Ainsi, dans la vallée du Rhin antérieur, l’immuable nature a gardé à peu près intactes les institutions, qui ont gardé à peu près intactes les mêmes formes. Le peuple s’y assemble toujours en landesgemeinden, par cercles ou par judicatures, à la même époque et dans le même enclos, dans le pré, dans le courtil de l’abbaye. A l’ouverture de ces landesgemeinden, on dit toujours la même prière, on emploie la même procédure, pour discuter sur les mêmes affaires, qui reçoivent les mêmes solutions. Le président ou les députés qu’on élit prêtent le même serment, sont, sous le même titre, investis des mêmes pouvoirs et se couvrent du même manteau. Les juges qu’on y nomme appliquent, avec le même bon sens, le même droit très simple, les mêmes lois à peine rajeunies, prononcent dans les mêmes termes, conformément aux mêmes coutumes, sous les mêmes pénalités. Les chansons que l’on chante, en ramenant de la landesgemeinde les magistrats nouvellement élus sont de vieilles chansons et les drames que l’on jouait, il y a une dizaine d’années encore, aux jours de fête populaire, aux solennités religieuses, judiciaires ou civiques, sont de vieux drames, comme cette Passion de Somvix où le Christ est jugé suivant la loi grisonne[1]. Quoique bien des générations se soient succédé depuis la première landesgemeinde, c’est toujours le même peuple qui s’assemble, au même dimanche de mai.

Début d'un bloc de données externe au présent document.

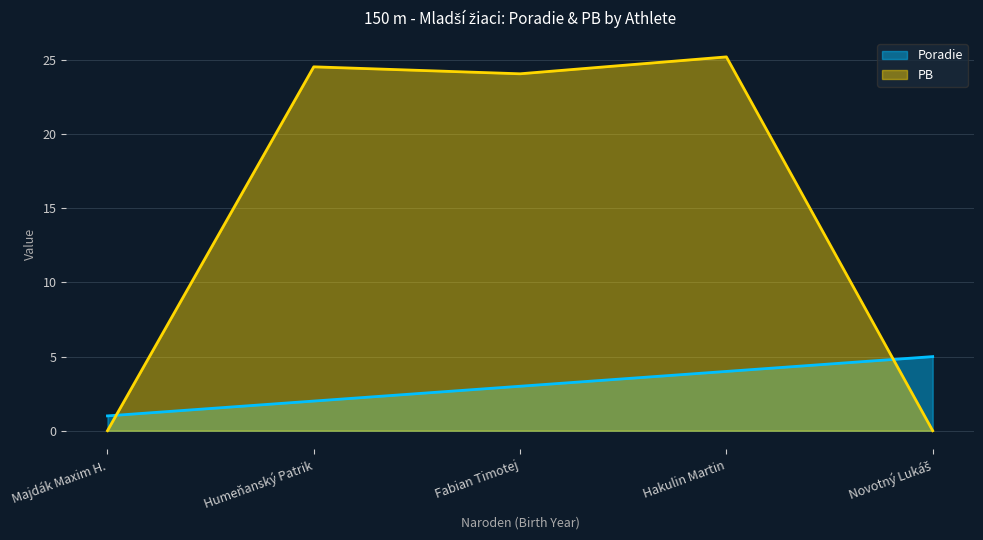

Rank the categories by PB value from lowest to highest.

Majdák Maxim H., Novotný Lukáš, Fabian Timotej, Humeňanský Patrik, Hakulin Martin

Il semble qu’il y ait en ce pays une force inépuisable de

  1. Exemple frappant de la persistance des formes et preuve de la force du pouvoir judiciaire dans les démocraties anciennes : sur vingt-cinq scènes dont se compose la Passion de Somvix, vingt et une sont des scènes judiciaires. Voy. des Somvixer Passions-Spiel. Ein Vortrag von Dr C. Decurtins, dans les Monatrosen. Stans, 1878.